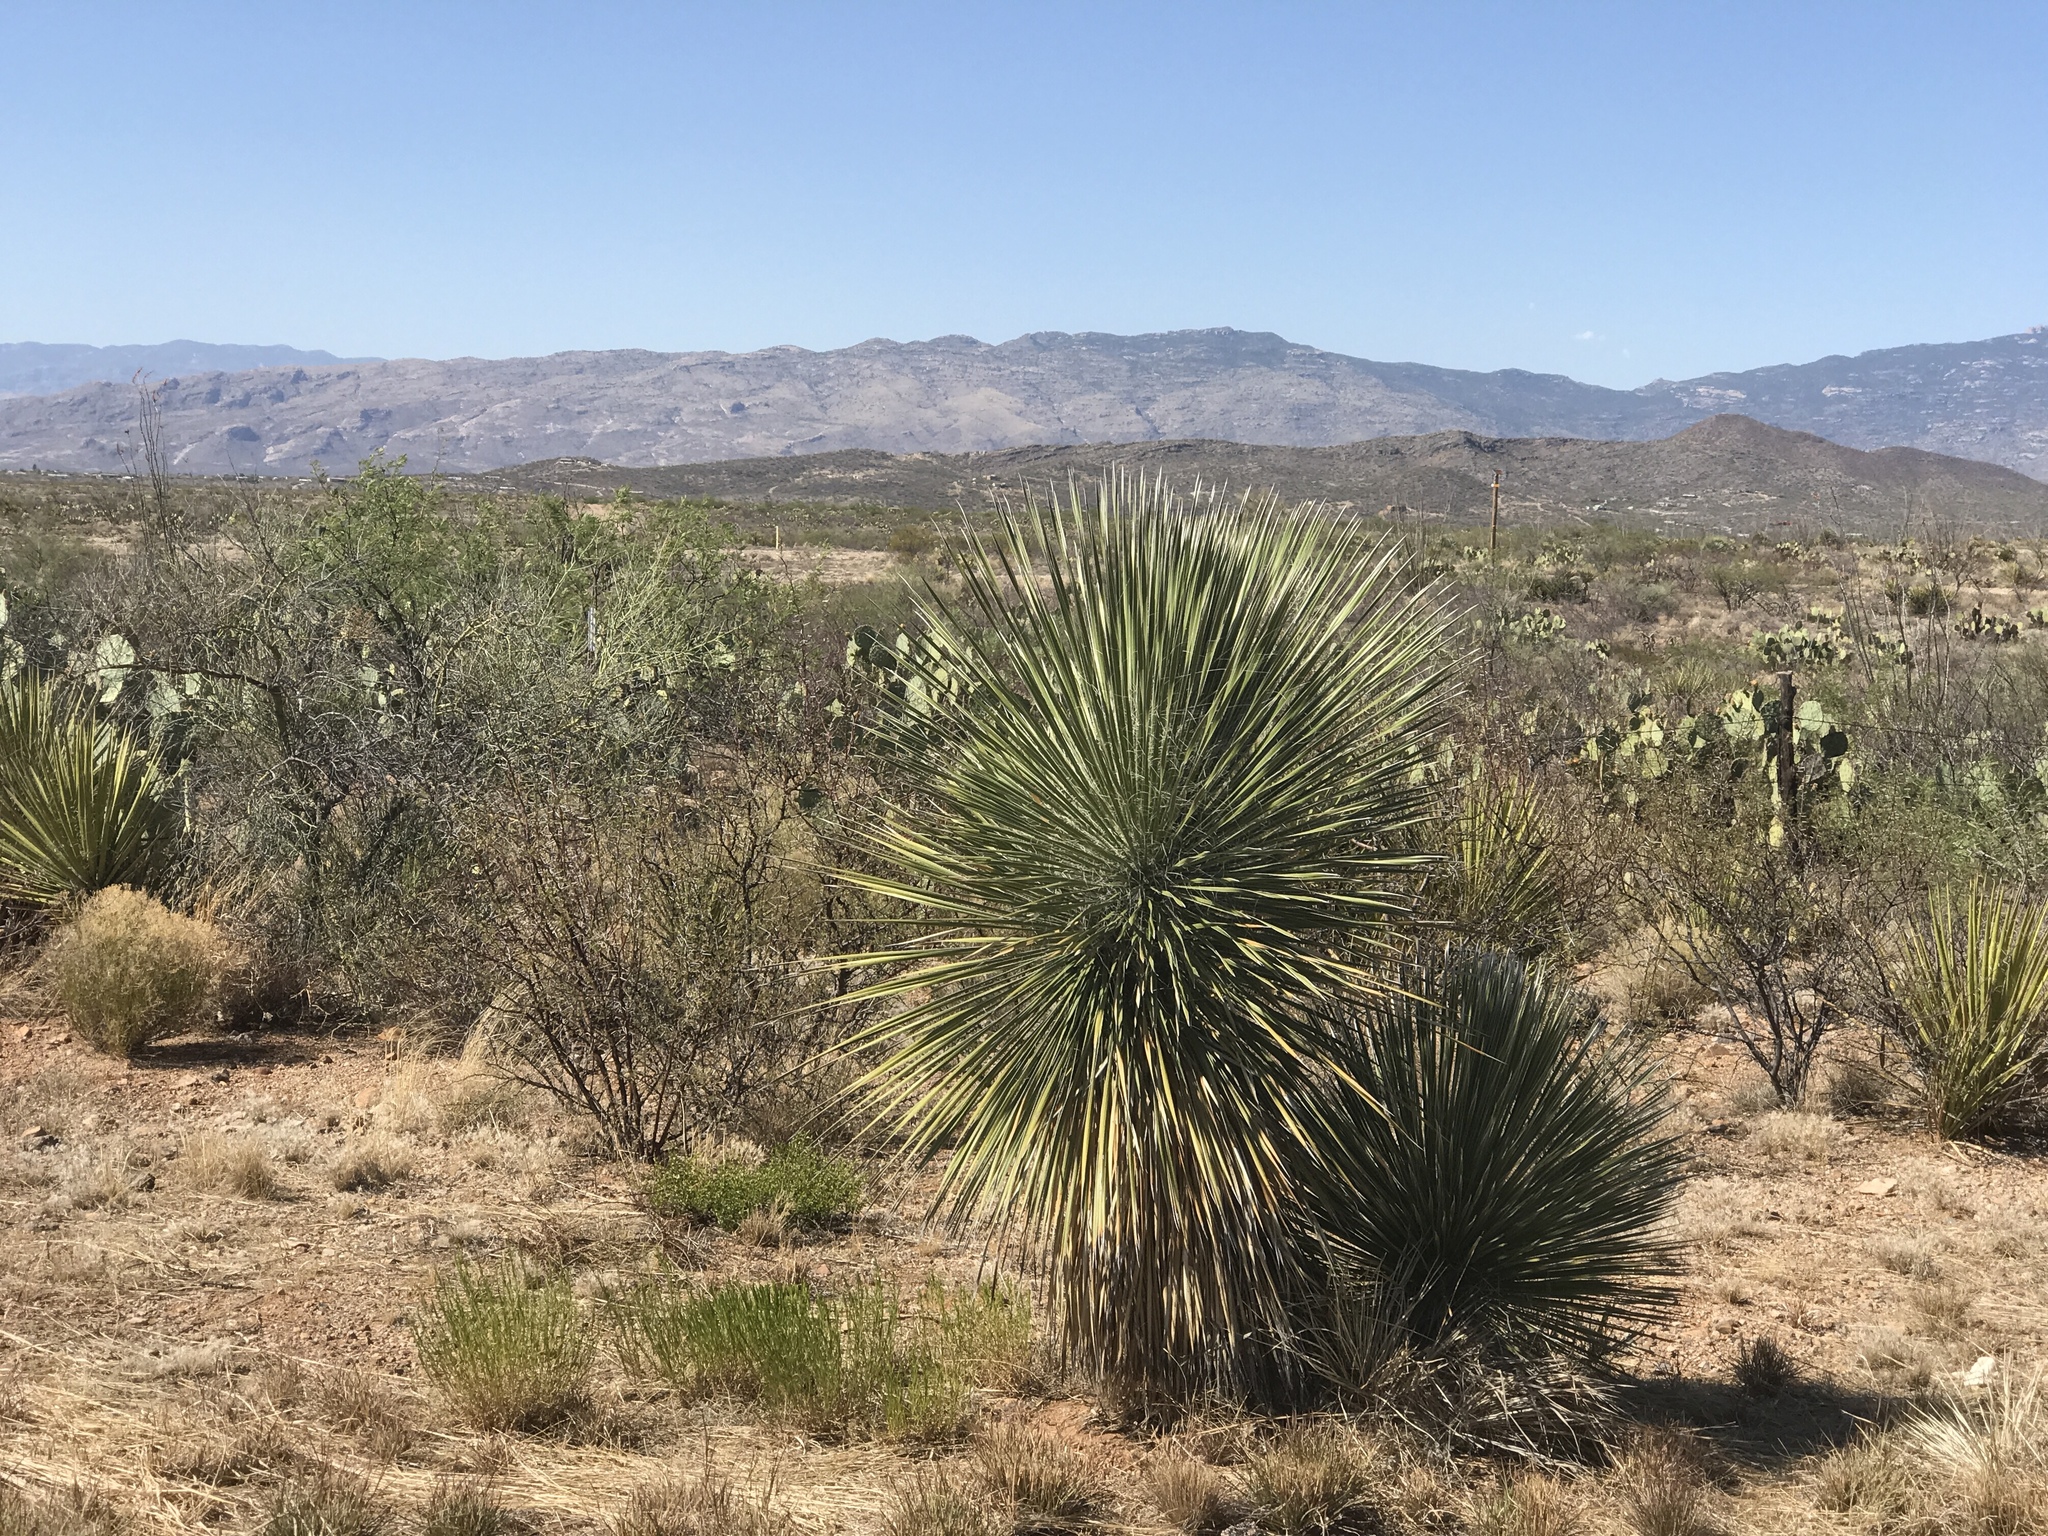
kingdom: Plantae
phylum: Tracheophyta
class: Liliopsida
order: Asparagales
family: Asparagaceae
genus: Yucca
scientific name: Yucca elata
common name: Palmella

* **EXERCISE REQUIREMENTS**
Can you write out all the entries again, swapping "common name" for "vernacular name" and keeping everything else the same? Leave out the pictures.

* **CORRECT RESULT**
kingdom: Plantae
phylum: Tracheophyta
class: Liliopsida
order: Asparagales
family: Asparagaceae
genus: Yucca
scientific name: Yucca elata
vernacular name: Palmella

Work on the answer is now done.